Gazi Ahmet Yılmaz: "2015'te Silopi'deki hendek operasyonlarında gazi oldum. Bu ülkede yaşananların ve geçmişin, unutulmaması gerekiyor."
Gazi Kaan Orkun Yanar: "Mardin Nusaybin'de 2016'daki çukur operasyonlarında gazi oldum. Devremi şehit verdik. Bizler vatan mücadelesinin canlı örnekleriyiz, bizi unutmayın yeter."

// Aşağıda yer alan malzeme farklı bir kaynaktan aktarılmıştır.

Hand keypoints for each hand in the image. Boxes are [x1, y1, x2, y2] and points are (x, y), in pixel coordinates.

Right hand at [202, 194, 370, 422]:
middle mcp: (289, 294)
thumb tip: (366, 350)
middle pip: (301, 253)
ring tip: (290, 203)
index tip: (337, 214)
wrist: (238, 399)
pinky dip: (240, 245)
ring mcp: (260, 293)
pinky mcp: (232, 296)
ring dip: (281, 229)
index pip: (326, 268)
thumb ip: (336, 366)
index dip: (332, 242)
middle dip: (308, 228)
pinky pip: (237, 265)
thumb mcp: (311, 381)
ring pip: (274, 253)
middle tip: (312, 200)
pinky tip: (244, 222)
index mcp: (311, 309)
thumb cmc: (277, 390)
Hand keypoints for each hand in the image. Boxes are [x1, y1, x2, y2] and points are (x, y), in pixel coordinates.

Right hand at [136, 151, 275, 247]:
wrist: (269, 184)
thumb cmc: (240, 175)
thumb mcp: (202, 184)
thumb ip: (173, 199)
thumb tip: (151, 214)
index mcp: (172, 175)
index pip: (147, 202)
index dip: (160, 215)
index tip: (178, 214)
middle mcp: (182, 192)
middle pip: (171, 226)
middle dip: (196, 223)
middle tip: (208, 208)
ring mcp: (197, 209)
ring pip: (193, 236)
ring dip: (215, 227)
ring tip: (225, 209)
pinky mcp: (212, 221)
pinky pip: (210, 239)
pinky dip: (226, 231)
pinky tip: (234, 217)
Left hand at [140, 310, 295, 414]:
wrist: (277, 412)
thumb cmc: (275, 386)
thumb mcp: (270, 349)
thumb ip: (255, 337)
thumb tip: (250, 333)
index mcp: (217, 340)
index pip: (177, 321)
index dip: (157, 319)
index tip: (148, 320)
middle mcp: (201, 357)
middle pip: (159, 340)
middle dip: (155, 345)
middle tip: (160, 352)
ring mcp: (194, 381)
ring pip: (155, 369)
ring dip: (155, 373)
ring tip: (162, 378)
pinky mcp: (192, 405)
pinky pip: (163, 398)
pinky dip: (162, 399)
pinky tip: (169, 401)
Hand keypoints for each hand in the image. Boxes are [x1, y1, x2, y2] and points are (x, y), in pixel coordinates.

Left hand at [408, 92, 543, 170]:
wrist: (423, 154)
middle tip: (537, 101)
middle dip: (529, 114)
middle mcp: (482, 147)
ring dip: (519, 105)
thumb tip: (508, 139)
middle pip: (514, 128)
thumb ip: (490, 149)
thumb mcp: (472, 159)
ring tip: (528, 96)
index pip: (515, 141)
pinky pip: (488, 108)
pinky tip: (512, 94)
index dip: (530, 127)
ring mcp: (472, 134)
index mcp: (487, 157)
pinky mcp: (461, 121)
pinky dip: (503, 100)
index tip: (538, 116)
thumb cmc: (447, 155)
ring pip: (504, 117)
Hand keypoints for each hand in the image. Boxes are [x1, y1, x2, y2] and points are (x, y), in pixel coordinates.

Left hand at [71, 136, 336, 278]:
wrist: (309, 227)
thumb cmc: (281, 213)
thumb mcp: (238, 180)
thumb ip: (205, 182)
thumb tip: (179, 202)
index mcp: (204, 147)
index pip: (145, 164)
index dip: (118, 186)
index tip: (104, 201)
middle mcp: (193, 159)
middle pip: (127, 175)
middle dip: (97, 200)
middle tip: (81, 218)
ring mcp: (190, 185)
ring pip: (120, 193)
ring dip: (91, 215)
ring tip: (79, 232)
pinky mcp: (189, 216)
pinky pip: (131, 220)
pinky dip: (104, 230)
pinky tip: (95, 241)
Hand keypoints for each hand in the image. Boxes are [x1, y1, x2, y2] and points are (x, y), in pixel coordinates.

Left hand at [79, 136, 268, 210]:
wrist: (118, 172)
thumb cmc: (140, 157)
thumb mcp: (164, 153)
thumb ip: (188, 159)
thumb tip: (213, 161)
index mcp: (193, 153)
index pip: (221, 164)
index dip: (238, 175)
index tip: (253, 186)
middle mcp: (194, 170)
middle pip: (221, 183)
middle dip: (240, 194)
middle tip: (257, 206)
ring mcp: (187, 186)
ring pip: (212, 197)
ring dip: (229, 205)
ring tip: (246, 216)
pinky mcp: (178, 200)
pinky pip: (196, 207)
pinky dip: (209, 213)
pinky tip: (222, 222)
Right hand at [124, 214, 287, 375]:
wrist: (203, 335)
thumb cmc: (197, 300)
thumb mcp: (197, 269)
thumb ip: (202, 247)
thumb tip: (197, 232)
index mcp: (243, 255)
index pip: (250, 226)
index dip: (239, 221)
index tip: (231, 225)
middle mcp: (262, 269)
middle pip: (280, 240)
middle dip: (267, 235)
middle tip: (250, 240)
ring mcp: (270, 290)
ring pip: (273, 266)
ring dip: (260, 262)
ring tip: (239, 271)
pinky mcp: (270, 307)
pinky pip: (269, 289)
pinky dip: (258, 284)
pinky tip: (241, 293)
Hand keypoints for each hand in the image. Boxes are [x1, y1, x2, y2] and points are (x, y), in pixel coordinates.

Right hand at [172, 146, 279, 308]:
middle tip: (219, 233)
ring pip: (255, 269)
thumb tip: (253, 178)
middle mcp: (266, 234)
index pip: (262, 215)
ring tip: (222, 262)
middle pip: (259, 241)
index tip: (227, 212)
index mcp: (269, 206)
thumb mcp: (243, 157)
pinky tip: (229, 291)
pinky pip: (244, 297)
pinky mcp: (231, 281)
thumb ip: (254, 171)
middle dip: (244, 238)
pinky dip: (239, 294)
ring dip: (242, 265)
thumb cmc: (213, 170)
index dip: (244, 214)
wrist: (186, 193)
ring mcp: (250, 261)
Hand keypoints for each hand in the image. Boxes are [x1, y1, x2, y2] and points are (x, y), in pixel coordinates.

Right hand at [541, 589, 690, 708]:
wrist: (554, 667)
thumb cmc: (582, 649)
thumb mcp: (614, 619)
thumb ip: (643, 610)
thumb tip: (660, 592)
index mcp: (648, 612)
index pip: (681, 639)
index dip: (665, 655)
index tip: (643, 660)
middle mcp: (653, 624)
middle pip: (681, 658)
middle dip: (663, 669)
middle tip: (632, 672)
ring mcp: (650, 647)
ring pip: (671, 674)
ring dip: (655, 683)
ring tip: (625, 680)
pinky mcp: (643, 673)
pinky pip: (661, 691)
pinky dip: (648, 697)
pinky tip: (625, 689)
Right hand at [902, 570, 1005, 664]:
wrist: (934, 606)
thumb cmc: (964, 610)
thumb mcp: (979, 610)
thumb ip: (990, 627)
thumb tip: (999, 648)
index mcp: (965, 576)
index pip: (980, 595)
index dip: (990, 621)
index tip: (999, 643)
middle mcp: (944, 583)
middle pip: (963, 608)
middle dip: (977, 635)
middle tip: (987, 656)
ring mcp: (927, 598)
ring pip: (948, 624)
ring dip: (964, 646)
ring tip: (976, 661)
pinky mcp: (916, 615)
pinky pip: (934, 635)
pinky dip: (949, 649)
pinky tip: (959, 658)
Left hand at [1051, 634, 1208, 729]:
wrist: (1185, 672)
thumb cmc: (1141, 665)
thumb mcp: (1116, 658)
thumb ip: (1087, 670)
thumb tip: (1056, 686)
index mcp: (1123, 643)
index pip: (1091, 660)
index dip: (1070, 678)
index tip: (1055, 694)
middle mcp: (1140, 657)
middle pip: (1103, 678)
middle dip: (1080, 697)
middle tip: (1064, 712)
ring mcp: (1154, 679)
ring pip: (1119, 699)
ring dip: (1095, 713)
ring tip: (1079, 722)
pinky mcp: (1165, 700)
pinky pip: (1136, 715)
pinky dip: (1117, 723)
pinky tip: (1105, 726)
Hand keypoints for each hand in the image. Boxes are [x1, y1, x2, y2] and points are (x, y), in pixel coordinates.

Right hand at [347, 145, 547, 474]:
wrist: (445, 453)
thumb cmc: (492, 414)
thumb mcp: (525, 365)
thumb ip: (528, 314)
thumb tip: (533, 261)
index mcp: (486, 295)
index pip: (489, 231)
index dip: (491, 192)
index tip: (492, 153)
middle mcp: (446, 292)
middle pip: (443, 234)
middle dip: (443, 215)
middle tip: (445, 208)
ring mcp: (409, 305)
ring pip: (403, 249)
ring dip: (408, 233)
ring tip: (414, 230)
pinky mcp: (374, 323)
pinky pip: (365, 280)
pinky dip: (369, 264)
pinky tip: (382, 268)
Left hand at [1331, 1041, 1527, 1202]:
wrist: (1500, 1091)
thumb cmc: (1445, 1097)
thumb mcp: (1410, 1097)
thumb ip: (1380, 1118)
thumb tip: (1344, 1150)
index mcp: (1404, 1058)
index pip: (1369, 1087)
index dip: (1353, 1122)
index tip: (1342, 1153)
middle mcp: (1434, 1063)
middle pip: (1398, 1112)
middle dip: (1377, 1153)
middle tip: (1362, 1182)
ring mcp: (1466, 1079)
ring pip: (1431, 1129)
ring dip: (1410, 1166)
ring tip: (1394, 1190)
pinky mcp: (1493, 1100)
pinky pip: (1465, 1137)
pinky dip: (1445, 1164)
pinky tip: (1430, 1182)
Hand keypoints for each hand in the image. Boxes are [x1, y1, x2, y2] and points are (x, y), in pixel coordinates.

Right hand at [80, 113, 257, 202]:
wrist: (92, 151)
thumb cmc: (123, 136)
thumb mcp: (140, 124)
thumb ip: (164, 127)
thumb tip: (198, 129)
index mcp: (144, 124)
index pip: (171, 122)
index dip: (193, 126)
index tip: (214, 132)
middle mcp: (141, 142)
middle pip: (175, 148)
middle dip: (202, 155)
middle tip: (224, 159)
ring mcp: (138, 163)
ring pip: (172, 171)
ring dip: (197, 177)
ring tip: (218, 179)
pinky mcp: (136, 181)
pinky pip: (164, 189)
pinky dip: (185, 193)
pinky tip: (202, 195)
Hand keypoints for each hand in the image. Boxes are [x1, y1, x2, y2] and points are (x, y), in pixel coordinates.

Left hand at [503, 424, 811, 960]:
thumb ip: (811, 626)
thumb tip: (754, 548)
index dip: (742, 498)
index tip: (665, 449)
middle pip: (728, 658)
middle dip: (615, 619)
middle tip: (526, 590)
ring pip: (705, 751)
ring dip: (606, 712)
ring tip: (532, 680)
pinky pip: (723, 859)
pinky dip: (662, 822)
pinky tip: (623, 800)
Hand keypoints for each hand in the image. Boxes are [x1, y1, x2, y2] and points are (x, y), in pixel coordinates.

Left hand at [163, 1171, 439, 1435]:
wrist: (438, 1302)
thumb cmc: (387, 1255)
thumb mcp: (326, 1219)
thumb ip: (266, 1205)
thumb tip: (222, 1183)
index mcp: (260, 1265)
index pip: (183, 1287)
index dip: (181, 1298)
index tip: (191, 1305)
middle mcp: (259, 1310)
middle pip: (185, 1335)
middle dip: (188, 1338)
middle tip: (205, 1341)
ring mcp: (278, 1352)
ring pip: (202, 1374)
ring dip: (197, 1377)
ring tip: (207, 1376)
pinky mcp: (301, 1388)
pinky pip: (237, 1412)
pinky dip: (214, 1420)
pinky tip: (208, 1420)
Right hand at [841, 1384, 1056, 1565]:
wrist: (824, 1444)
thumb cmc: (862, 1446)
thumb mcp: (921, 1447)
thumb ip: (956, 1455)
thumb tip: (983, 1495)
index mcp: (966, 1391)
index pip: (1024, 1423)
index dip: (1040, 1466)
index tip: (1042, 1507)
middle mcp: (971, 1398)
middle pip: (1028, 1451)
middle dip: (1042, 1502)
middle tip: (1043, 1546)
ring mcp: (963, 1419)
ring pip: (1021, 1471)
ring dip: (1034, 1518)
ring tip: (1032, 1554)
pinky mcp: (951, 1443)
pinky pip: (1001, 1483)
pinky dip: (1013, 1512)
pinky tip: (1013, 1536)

TAHTA BACAKLA CEPHEYE KOŞAN DEDESİNİN İZİNDE
Askerliğini yaptıktan sonra 2010'da TSK'ya katılan, üç dil bilen ve uzun süre Suriye'de görev yaptıktan sonra Hakkari'ye atanan Piyade Uzman Çavuş Yasin Akata, 2016'da Yüksekova'da gazi oldu. Akata, aylarca yoğun bakımda kaldı, 6 yılda ayak, bacak ve belinden 24 ameliyat geçirdi, vücuduna 16 platin takıldı. Gazi olduğu gün operasyona çıkmadan önce doğum günü olduğu için en son annesiyle konuştuğunu belirten Akata, şöyle konuştu: "Vatan sağ olsun. Her şeye rağmen düzenli olarak her ayın başında, 'tekrar beni alın' diye orduya dilekçe yazıyorum. Vatan sevgisi bize dededen miras. Benim dedemin dedesi, bacağı koptuğu halde tahta bağlayarak Çanakkale'ye koşmuş. Çanakkale gazisi ve İstiklal şehidi olmuş. Onun oğlunun oğlu da Kıbrıs gazisi."
GÖZÜM VATANA FEDA OLSUN
Elazığ'da yaşayan 47 yaşındaki Taner Saydam, 1996'da askerlik görevi nedeniyle gittiği sınır ötesi operasyonda bir gözünü kaybetti. Şu anda market işleterek yaşamını sürdüren Gazi Saydam, aradan geçen 26 yıla rağmen bugün bile canını vatana seve seve vereceğini söyledi. 4 çocuk ve 2 torun sahibi olan Gazi Saydam şöyle konuştu: "Çok şükür bugünlere geldik vatan sağ olsun. Bir söz var sürekli hepimiz duyuyoruz bir şehit babasından ya da bir gazimizden, 'vatan sağ olsun' diyorlar. Bu iki kelime çok şey ifade ediyor ama hiç kimse bilmez. Bugün gel derlerse yine giderim. Vatana diğer gözümü de bacağımı da kolumu da tüm varlığımı da veririm. Yeter ki vatanımız sağ olsun."